Below is a list of some of the disease outbreaks that have been declared as a Public Health Emergency of International Concern (PHEIC) by WHO.
• Mpox (monkeypox) – 2022 was declared a PHEIC.
• COVID-19 (Coronavirus Disease 2019) – 2020 was declared a PHEIC.
• Zika Virus – 2016 was declared a PHEIC.
• Yellow Fever – in 2016 was declared a PHEIC.
• Ebola Virus Disease – various outbreaks of Ebola in different African countries, including the 2014 West African Ebola outbreak.
• MERS-CoV (Middle East Respiratory Syndrome Coronavirus) – in 2012 was declared a PHEIC.
• H1N1 Influenza (Swine Flu) – in 2009 was declared a PHEIC.
• H5N1 Influenza – in the mid-2000s was declared a PHEIC.
• Polio – declared a PHEIC several times over the years.
The potential for above disease outbreaks to spread globally poses a significant risk, leading to a surge in cases, severe illnesses, and even fatalities. This not only strains healthcare systems but also causes major disruptions in society and the economy. Vulnerable populations, including the elderly and children, are at a higher risk during such outbreaks, which can disrupt various aspects of daily life, such as trade, travel, and education.
To address these concerns, early detection, swift response, and international collaboration are essential for controlling and managing disease outbreaks. Public health authorities and organizations are actively engaged in these efforts to safeguard public health.

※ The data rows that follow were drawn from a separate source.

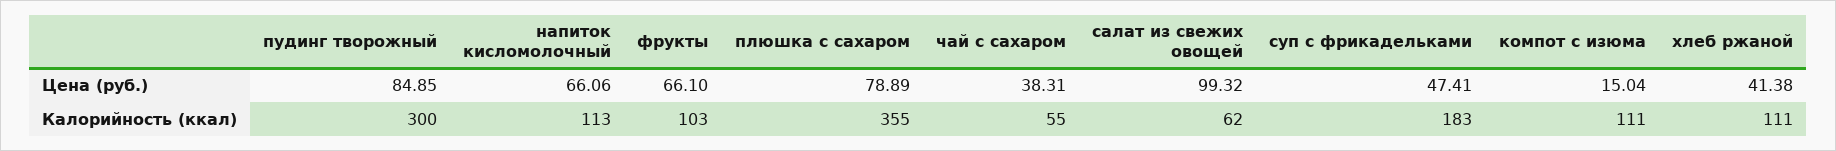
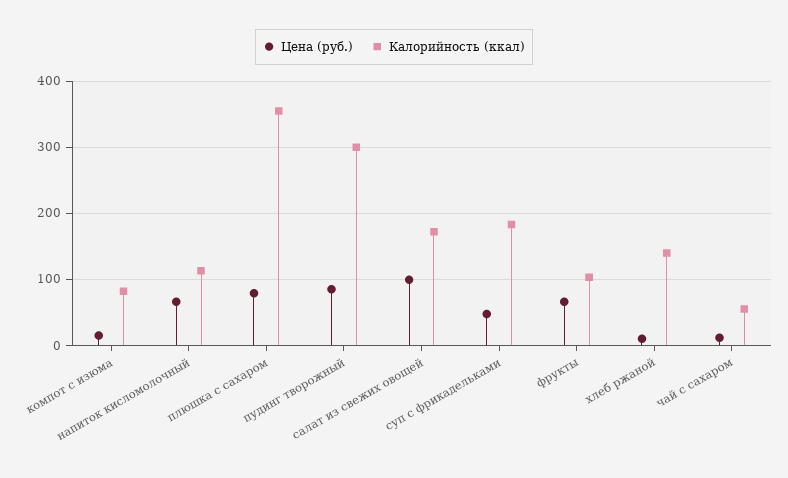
Цена (руб.), чай с сахаром: 38.31 -> 10
Цена (руб.), хлеб ржаной: 41.38 -> 10
Калорийность (ккал), салат из свежих овощей: 62 -> 170
Калорийность (ккал), компот с изюма: 111 -> 80
Калорийность (ккал), хлеб ржаной: 111 -> 140

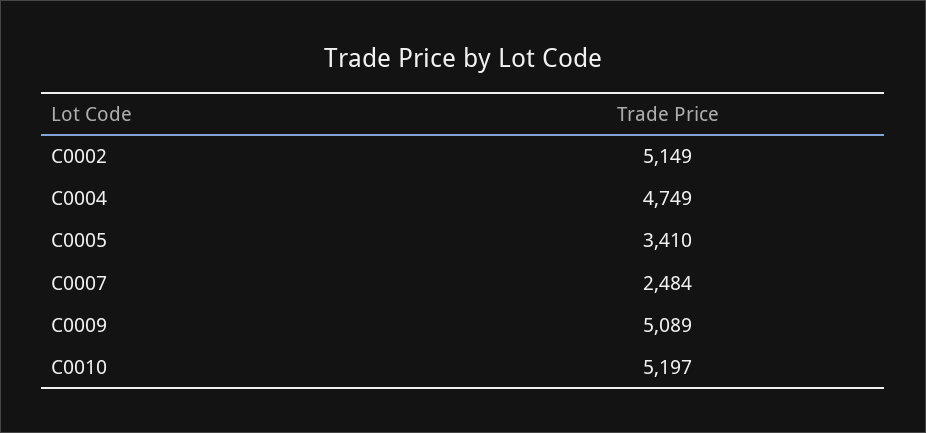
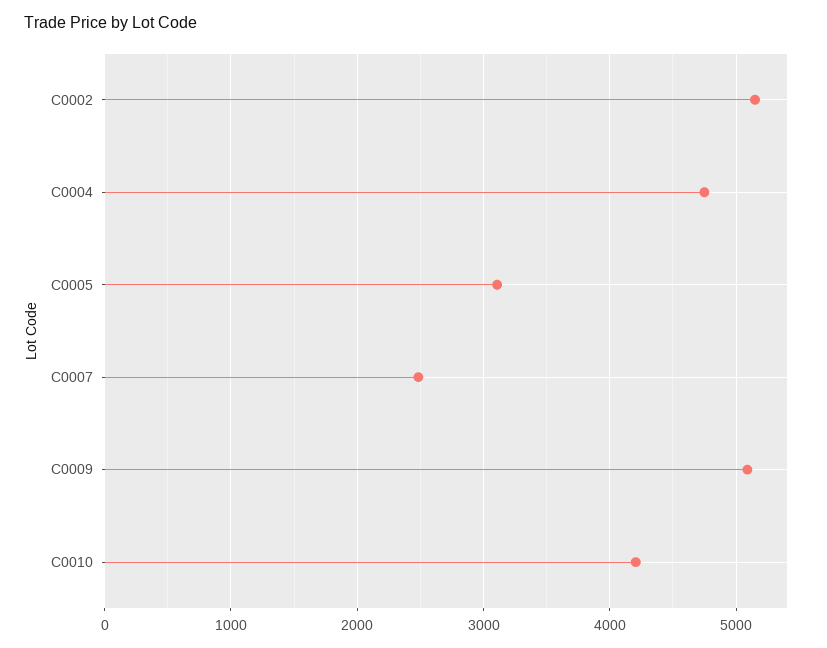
C0005: 3410 -> 3100
C0010: 5197 -> 4200

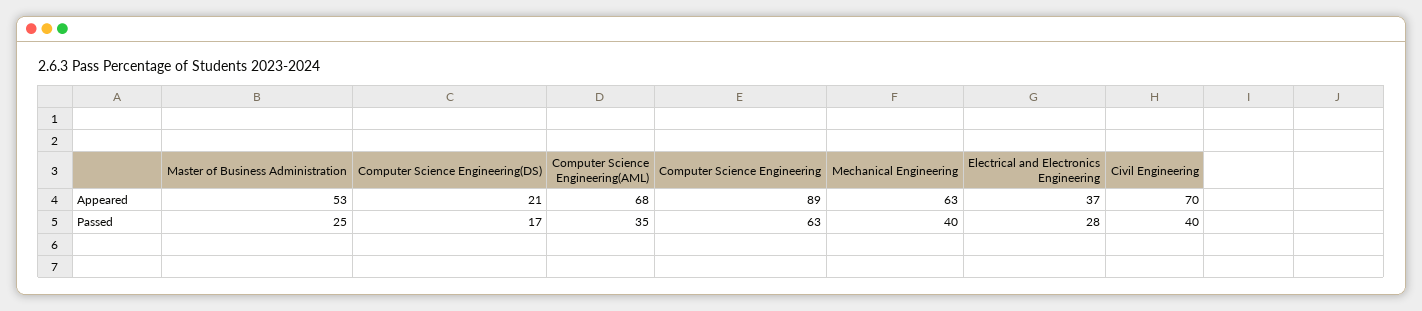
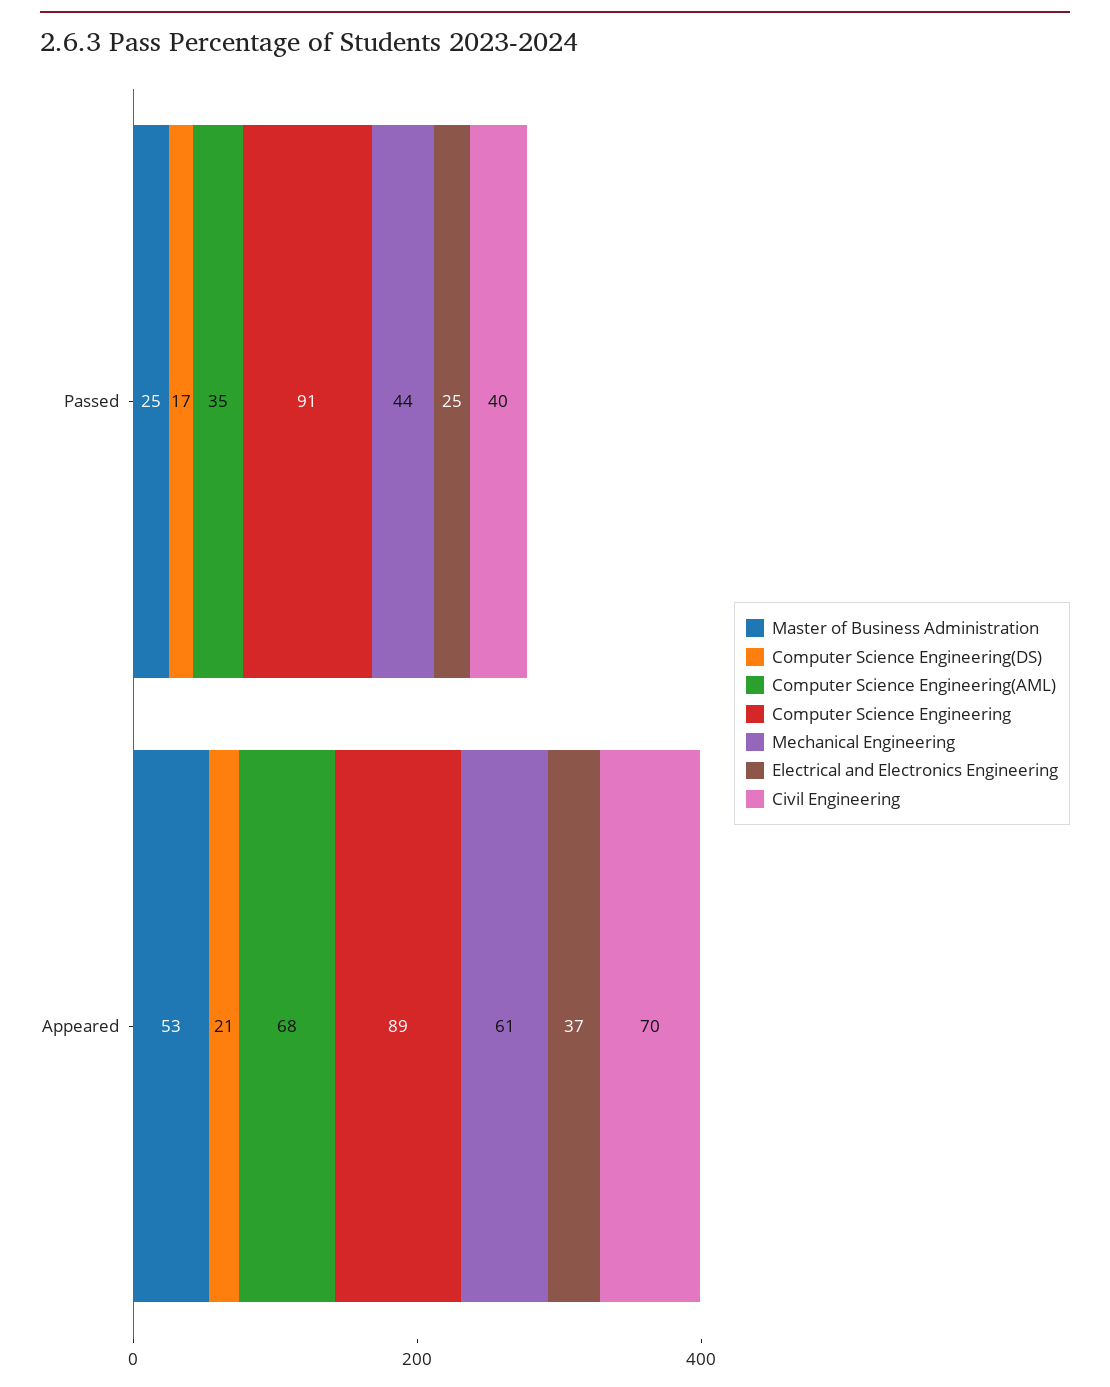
Mechanical Engineering, Appeared: 63 -> 61
Computer Science Engineering, Passed: 63 -> 91
Mechanical Engineering, Passed: 40 -> 44
Electrical and Electronics Engineering, Passed: 28 -> 25

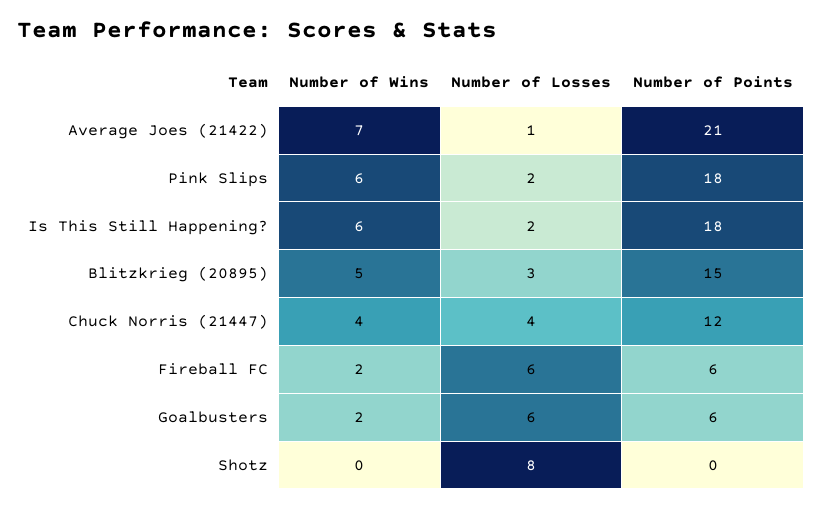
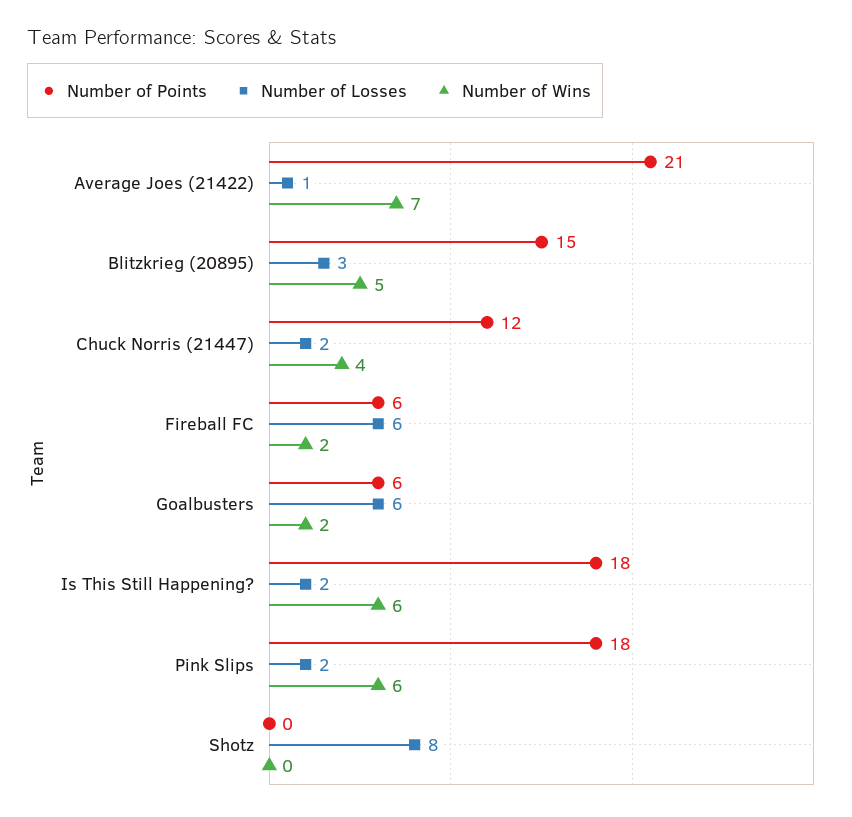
Number of Losses, Chuck Norris (21447): 4 -> 2

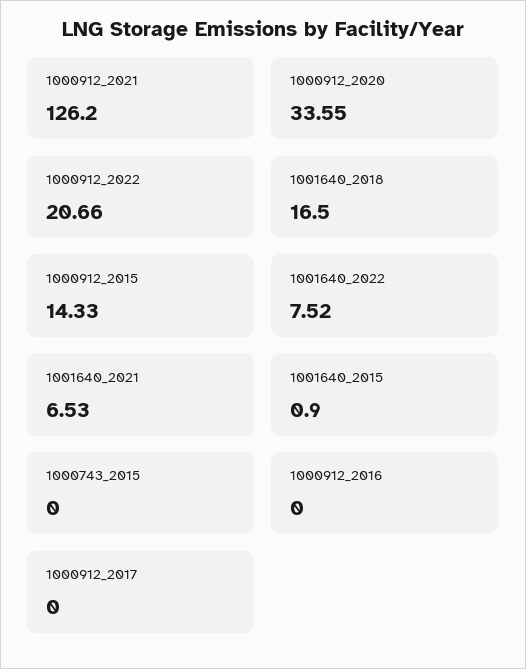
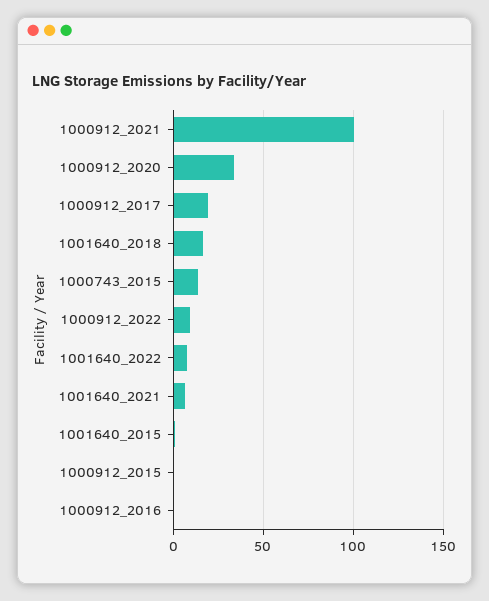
1000912_2021: 126.2 -> 100
1000912_2022: 20.66 -> 10
1000912_2015: 14.33 -> 0
1000743_2015: 0 -> 15
1000912_2017: 0 -> 20

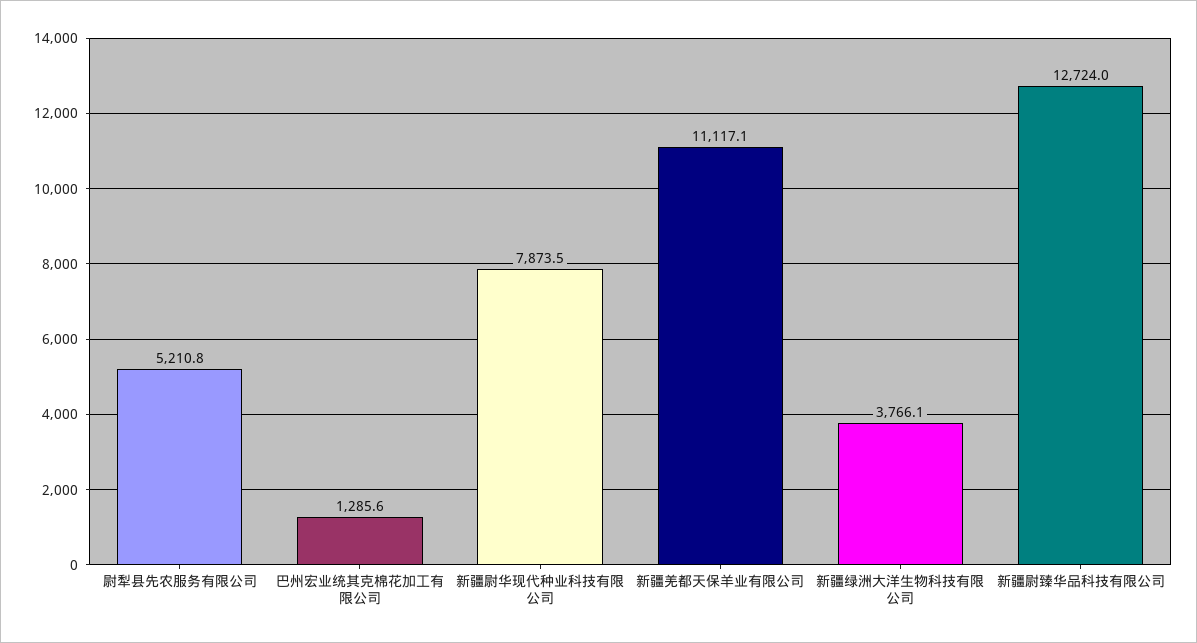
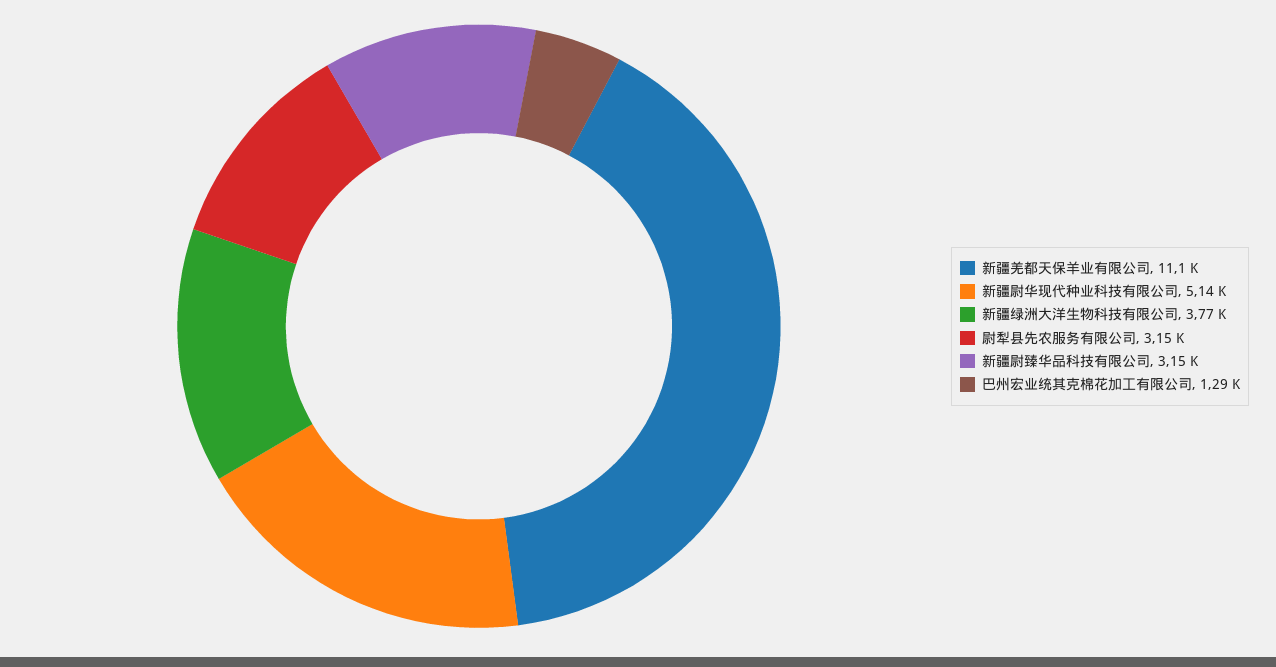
尉犁县先农服务有限公司: 5210.8 -> 3150
新疆尉华现代种业科技有限公司: 7873.5 -> 5140
新疆尉臻华品科技有限公司: 12724 -> 3150

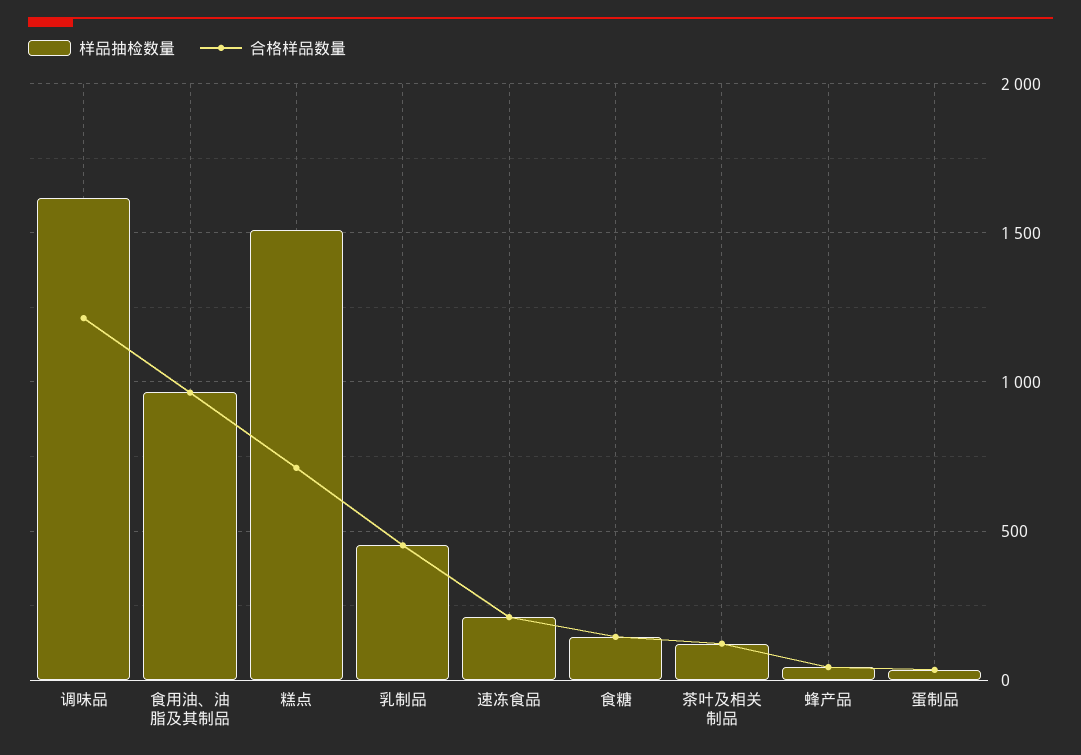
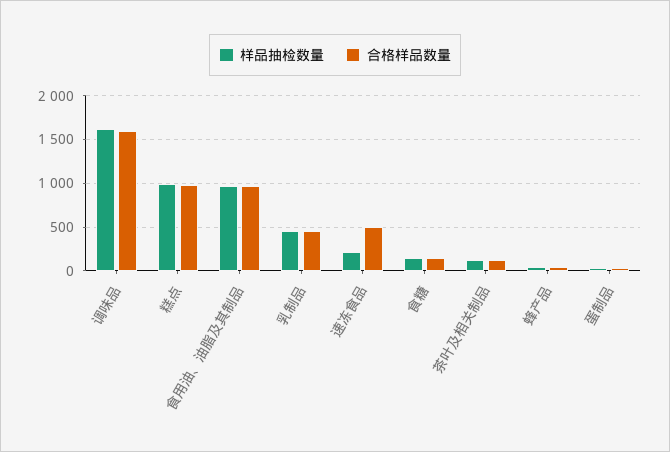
合格样品数量, 调味品: 1200 -> 1600
样品抽检数量, 糕点: 1500 -> 1000
合格样品数量, 糕点: 700 -> 1000
合格样品数量, 速冻食品: 200 -> 500

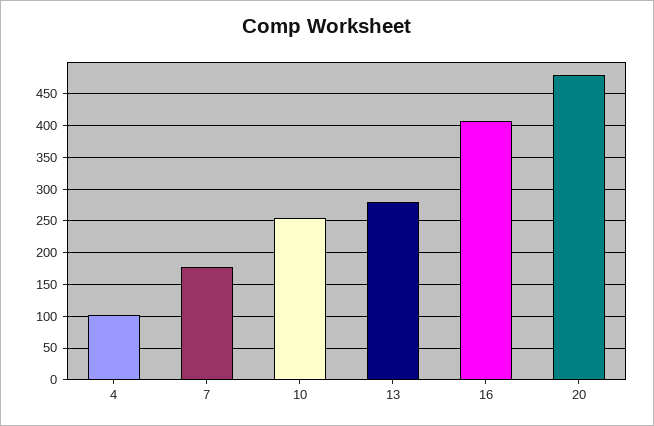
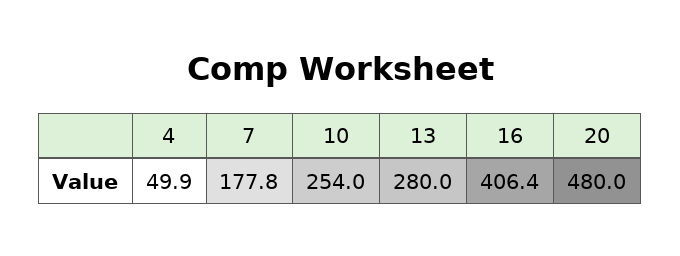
4: 100 -> 49.9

In my opinion, Drug-resistant strains of tuberculosis is a growing concern as they are challenging to treat and can spread and may potentially lead to PHEIC in the future due to below reasons.
• Drug-resistant TB strains don’t respond to standard antibiotics, necessitating the use of less effective second-line drugs with more side effects. Extensively drug-resistant TB (XDR-TB) is even harder to treat.
• Drug-resistant TB is associated with higher death rates, especially XDR-TB.
• It can be transmitted to others, posing a public health risk if not controlled.
• Treating drug-resistant TB requires lengthy courses, up to 2 years or more, making adherence, monitoring, and resource allocation challenging.
• Treating drug-resistant TB is expensive, straining healthcare systems, particularly in low-resource settings.
• The emergence of XDR-TB, resistant to most TB drugs, is a worrying development with limited treatment options.
• Drug-resistant TB is a global problem, posing international health threats.
• TB and HIV often coexist, and drug-resistant TB is especially deadly for coinfected individuals.
• This can spread within healthcare facilities, endangering both patients and healthcare workers and stigma around TB, especially drug-resistant TB, can deter people from seeking care and contribute to its spread.